Juru bicara Kementerian Luar Negeri Indonesia, Rolliansyah Soemirat, menegaskan bahwa Indonesia akan menghadiri pertemuan tersebut. Dalam konsultasi informal yang melibatkan Troika ASEAN, yaitu Laos (ketua ASEAN tahun ini), Malaysia (ketua tahun depan), dan Indonesia (ketua tahun lalu), diskusi akan berfokus pada usulan penyelesaian konflik Myanmar. Selain itu, akan ada konsultasi informal lanjutan yang melibatkan negara-negara ASEAN non-Troika untuk membahas lebih lanjut situasi di Myanmar.

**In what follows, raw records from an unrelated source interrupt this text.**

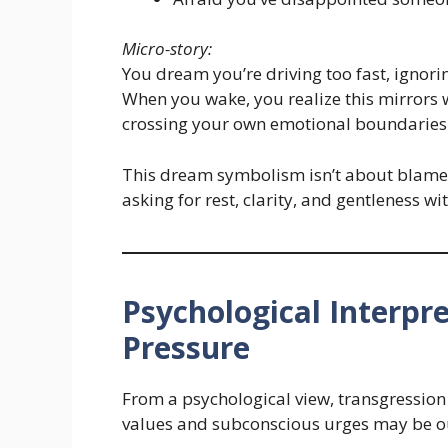
Micro-story:
You dream you’re driving too fast, ignori
When you wake, you realize this mirrors 
crossing your own emotional boundaries
This dream symbolism isn’t about blame. 
asking for rest, clarity, and gentleness wi
Psychological Interpr
Pressure
From a psychological view, transgression
values and subconscious urges may be ou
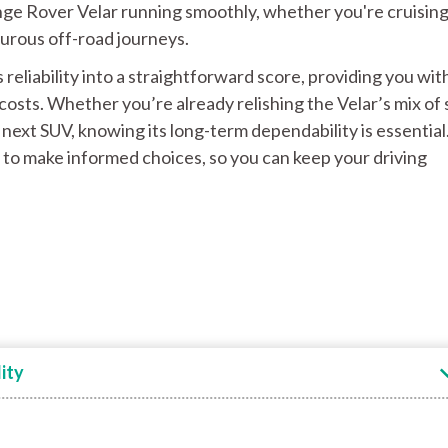
ange Rover Velar running smoothly, whether you're cruisin
urous off-road journeys.
s reliability into a straightforward score, providing you wit
costs. Whether you’re already relishing the Velar’s mix of 
next SUV, knowing its long-term dependability is essential
 to make informed choices, so you can keep your driving
ity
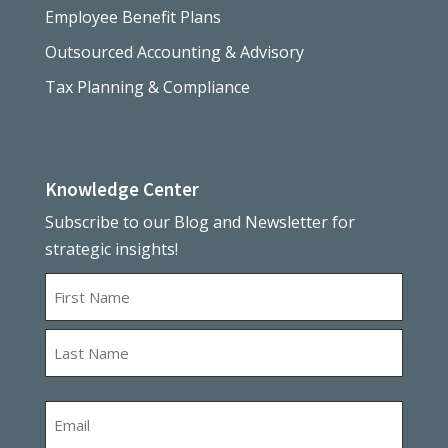
Employee Benefit Plans
Outsourced Accounting & Advisory
Tax Planning & Compliance
Knowledge Center
Subscribe to our Blog and Newsletter for
strategic insights!
Name
First
Last
Email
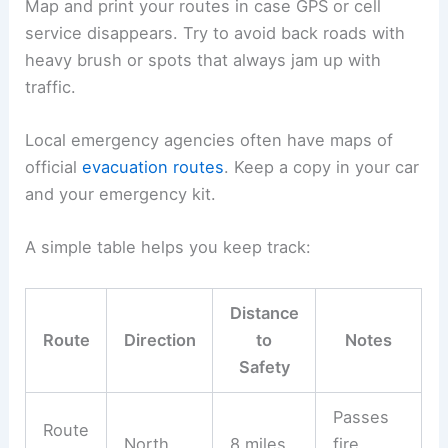
Map and print your routes in case GPS or cell
service disappears. Try to avoid back roads with
heavy brush or spots that always jam up with
traffic.
Local emergency agencies often have maps of
official
evacuation routes
. Keep a copy in your car
and your emergency kit.
A simple table helps you keep track:
Distance
Route
Direction
to
Notes
Safety
Passes
Route
North
8 miles
fire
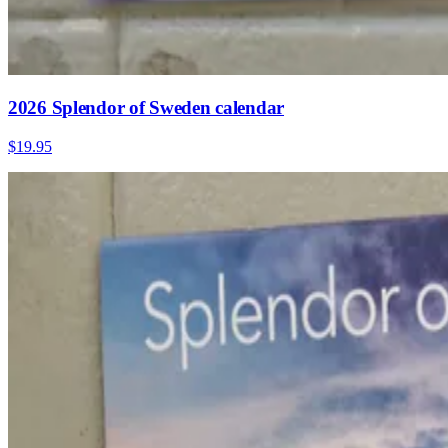
2026 Splendor of Sweden calendar
$19.95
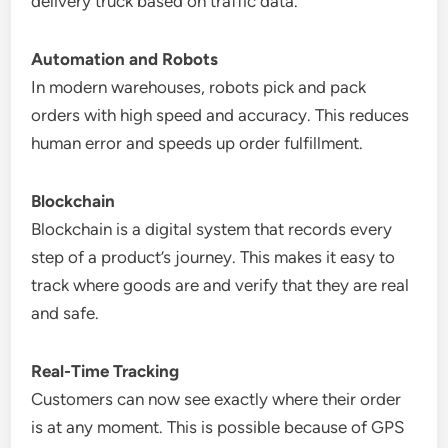
delivery truck based on traffic data.
Automation and Robots
In modern warehouses, robots pick and pack
orders with high speed and accuracy. This reduces
human error and speeds up order fulfillment.
Blockchain
Blockchain is a digital system that records every
step of a product’s journey. This makes it easy to
track where goods are and verify that they are real
and safe.
Real-Time Tracking
Customers can now see exactly where their order
is at any moment. This is possible because of GPS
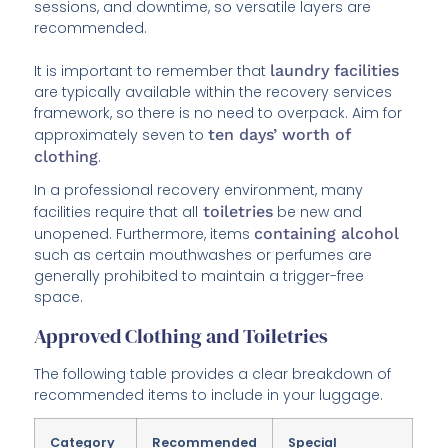
sessions, and downtime, so versatile layers are
recommended.
It is important to remember that
laundry facilities
are typically available within the recovery services
framework, so there is no need to overpack. Aim for
approximately seven to
ten days’ worth of
clothing
.
In a professional recovery environment, many
facilities require that all
toiletries
be new and
unopened. Furthermore, items
containing alcohol
such as certain mouthwashes or perfumes are
generally prohibited to maintain a trigger-free
space.
Approved Clothing and Toiletries
The following table provides a clear breakdown of
recommended items to include in your luggage.
Category
Recommended
Special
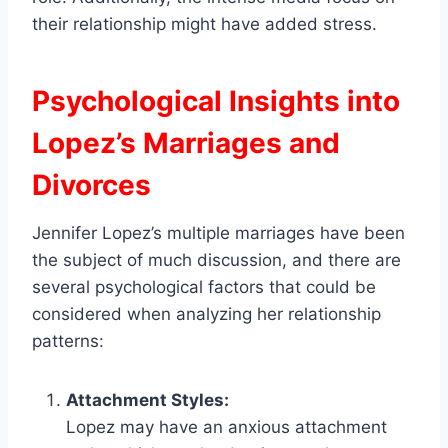
their relationship might have added stress.
Psychological Insights into
Lopez’s Marriages and
Divorces
Jennifer Lopez’s multiple marriages have been
the subject of much discussion, and there are
several psychological factors that could be
considered when analyzing her relationship
patterns:
Attachment Styles:
Lopez may have an anxious attachment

Menurut Roy, sapaan Rolliansyah Soemirat, pertemuan ini penting untuk terus menekankan penyelesaian krisis di Myanmar dengan berpegang pada konsensus lima poin sebagai satu-satunya referensi utama.

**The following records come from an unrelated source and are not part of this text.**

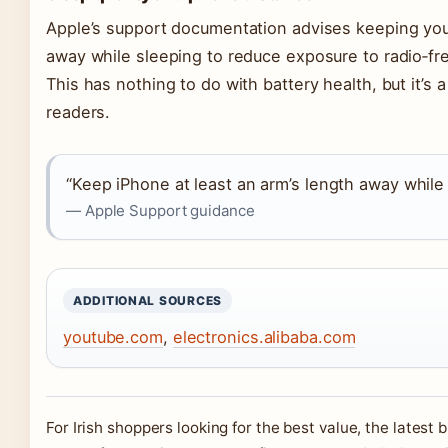
Apple’s support documentation advises keeping your
away while sleeping to reduce exposure to radio‑f
This has nothing to do with battery health, but it’
readers.
“Keep iPhone at least an arm’s length away while
— Apple Support guidance
ADDITIONAL SOURCES
youtube.com
,
electronics.alibaba.com
For Irish shoppers looking for the best value, the latest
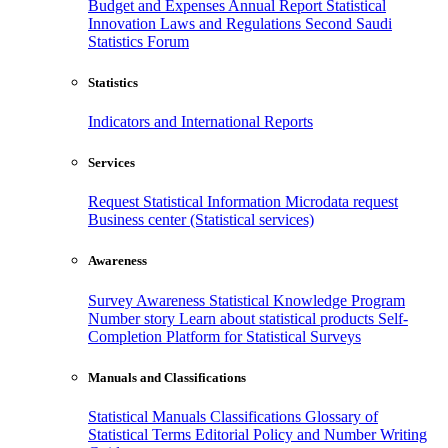
Budget and Expenses
Annual Report
Statistical
Innovation
Laws and Regulations
Second Saudi
Statistics Forum
Statistics
Indicators and International Reports
Services
Request Statistical Information
Microdata request
Business center (Statistical services)
Awareness
Survey Awareness
Statistical Knowledge Program
Number story
Learn about statistical products
Self-
Completion Platform for Statistical Surveys
Manuals and Classifications
Statistical Manuals
Classifications
Glossary of
Statistical Terms
Editorial Policy and Number Writing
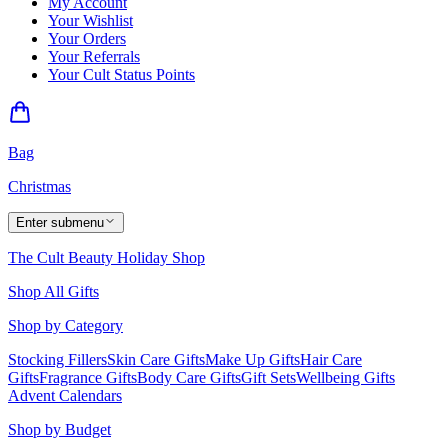
My Account
Your Wishlist
Your Orders
Your Referrals
Your Cult Status Points
Bag
Christmas
Enter submenu
The Cult Beauty Holiday Shop
Shop All Gifts
Shop by Category
Stocking Fillers
Skin Care Gifts
Make Up Gifts
Hair Care
Gifts
Fragrance Gifts
Body Care Gifts
Gift Sets
Wellbeing Gifts
Advent Calendars
Shop by Budget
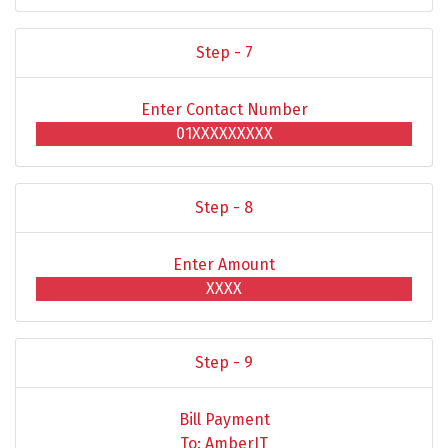
Step - 7
Enter Contact Number
01XXXXXXXXX
Step - 8
Enter Amount
XXXX
Step - 9
Bill Payment
To: AmberIT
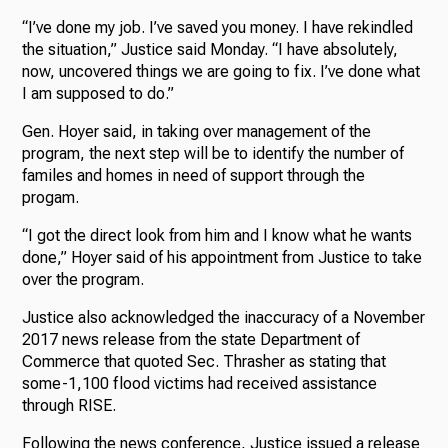
“I’ve done my job. I’ve saved you money. I have rekindled
the situation,” Justice said Monday. “I have absolutely,
now, uncovered things we are going to fix. I’ve done what
I am supposed to do.”
Gen. Hoyer said, in taking over management of the
program, the next step will be to identify the number of
familes and homes in need of support through the
progam.
“I got the direct look from him and I know what he wants
done,” Hoyer said of his appointment from Justice to take
over the program.
Justice also acknowledged the inaccuracy of a November
2017 news release from the state Department of
Commerce that quoted Sec. Thrasher as stating that
some-1,100 flood victims had received assistance
through RISE.
Following the news conference, Justice issued a release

Roy menjelaskan bahwa konsensus lima poin mencakup penghentian aksi kekerasan, penyelenggaraan dialog inklusif, pengiriman bantuan kemanusiaan, pembentukan utusan khusus, serta kunjungan utusan khusus ke Myanmar. Meski demikian, upaya tersebut belum membuahkan hasil signifikan. ASEAN sendiri tidak memiliki mekanisme untuk menjatuhkan sanksi terhadap negara anggotanya, termasuk Myanmar. Namun, langkah seperti tidak melibatkan Myanmar dalam kegiatan organisasi serta melewatkan giliran keketuaan ASEAN tahun 2026 merupakan sinyal tegas bahwa konflik internal Myanmar perlu diselesaikan terlebih dahulu.

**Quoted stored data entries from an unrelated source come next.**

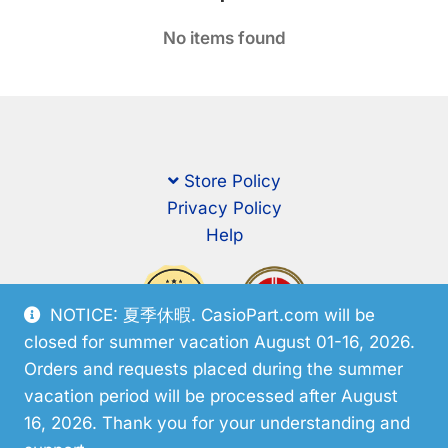
No items found
Store Policy
Privacy Policy
Help
NOTICE: 夏季休暇. CasioPart.com will be
closed for summer vacation August 01-16, 2026.
Orders and requests placed during the summer
vacation period will be processed after August
16, 2026. Thank you for your understanding and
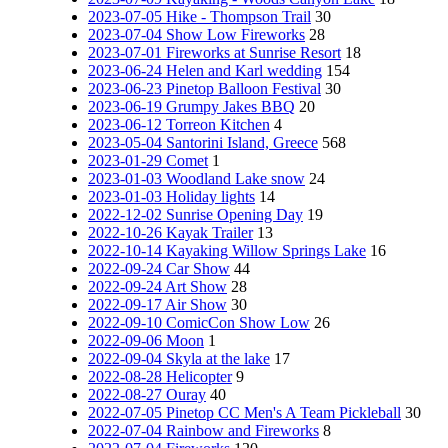
2023-07-05 Hike - Thompson Trail
30
2023-07-04 Show Low Fireworks
28
2023-07-01 Fireworks at Sunrise Resort
18
2023-06-24 Helen and Karl wedding
154
2023-06-23 Pinetop Balloon Festival
30
2023-06-19 Grumpy Jakes BBQ
20
2023-06-12 Torreon Kitchen
4
2023-05-04 Santorini Island, Greece
568
2023-01-29 Comet
1
2023-01-03 Woodland Lake snow
24
2023-01-03 Holiday lights
14
2022-12-02 Sunrise Opening Day
19
2022-10-26 Kayak Trailer
13
2022-10-14 Kayaking Willow Springs Lake
16
2022-09-24 Car Show
44
2022-09-24 Art Show
28
2022-09-17 Air Show
30
2022-09-10 ComicCon Show Low
26
2022-09-06 Moon
1
2022-09-04 Skyla at the lake
17
2022-08-28 Helicopter
9
2022-08-27 Ouray
40
2022-07-05 Pinetop CC Men's A Team Pickleball
30
2022-07-04 Rainbow and Fireworks
8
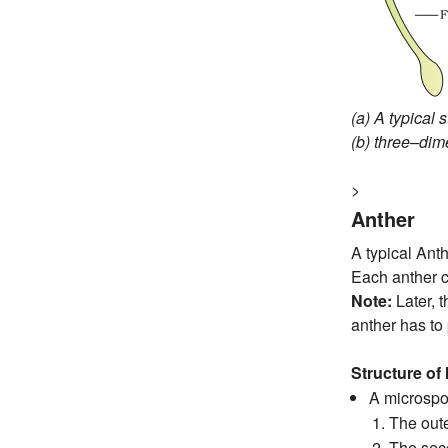
(a) A typical 
(b) three–dim
>
Anther
A typical Anth
Each anther c
Note:
Later, 
anther has to 
Structure of
A microspor
The oute
The sec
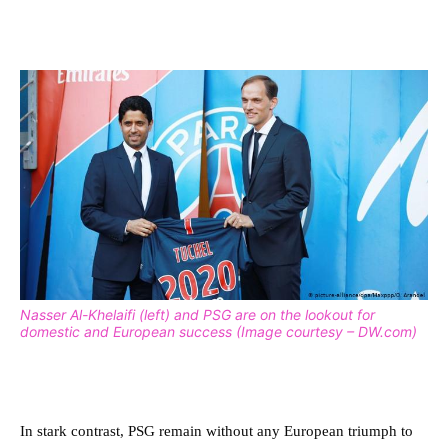
Nasser Al-Khelaifi (left) and PSG are on the lookout for
domestic and European success (Image courtesy – DW.com)
In stark contrast, PSG remain without any European triumph to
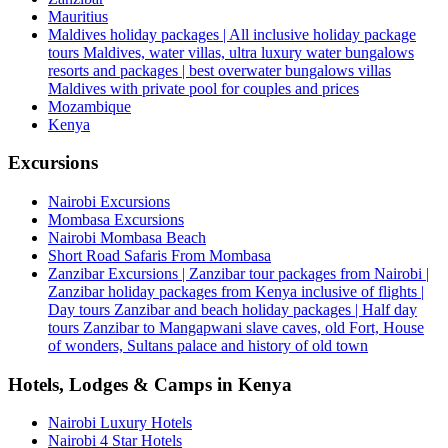
Mauritius
Maldives holiday packages | All inclusive holiday package
tours Maldives, water villas, ultra luxury water bungalows
resorts and packages | best overwater bungalows villas
Maldives with private pool for couples and prices
Mozambique
Kenya
Excursions
Nairobi Excursions
Mombasa Excursions
Nairobi Mombasa Beach
Short Road Safaris From Mombasa
Zanzibar Excursions | Zanzibar tour packages from Nairobi |
Zanzibar holiday packages from Kenya inclusive of flights |
Day tours Zanzibar and beach holiday packages | Half day
tours Zanzibar to Mangapwani slave caves, old Fort, House
of wonders, Sultans palace and history of old town
Hotels, Lodges & Camps in Kenya
Nairobi Luxury Hotels
Nairobi 4 Star Hotels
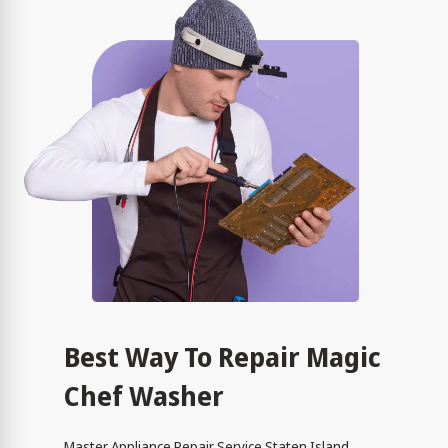
Best Way To Repair Magic
Chef Washer
Master Appliance Repair Service Staten Island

Peneliti ASEAN dari BRIN, Pandu Prayoga, menilai bahwa konflik Myanmar telah menyita banyak perhatian dan energi negara-negara ASEAN. Meski demikian, ia mengapresiasi upaya ASEAN, khususnya Indonesia, dalam mengawal kasus ini sepanjang 2023. Pandu menyebut bahwa pemilu yang direncanakan di Myanmar tahun depan bisa menjadi momentum perubahan. Ia juga berharap ASEAN mampu melibatkan semua pihak terkait di Myanmar, termasuk junta militer, oposisi, dan elemen masyarakat, dalam dialog yang memungkinkan tercapainya rekonsiliasi.
Sementara itu, laporan Dewan Hak Asasi Manusia Perserikatan Bangsa-Bangsa pada 4 September 2024 menunjukkan situasi yang memburuk di Myanmar. Sejak kudeta hingga Juni 2024, lebih dari 5.350 warga sipil tewas, dengan hampir separuhnya terjadi antara April 2023 hingga Juni 2024. Selain itu, lebih dari 18,6 juta orang membutuhkan bantuan kemanusiaan, 15 juta di antaranya mengalami kerawanan pangan. Situasi ekonomi juga memburuk drastis dengan lebih dari separuh populasi jatuh di bawah garis kemiskinan.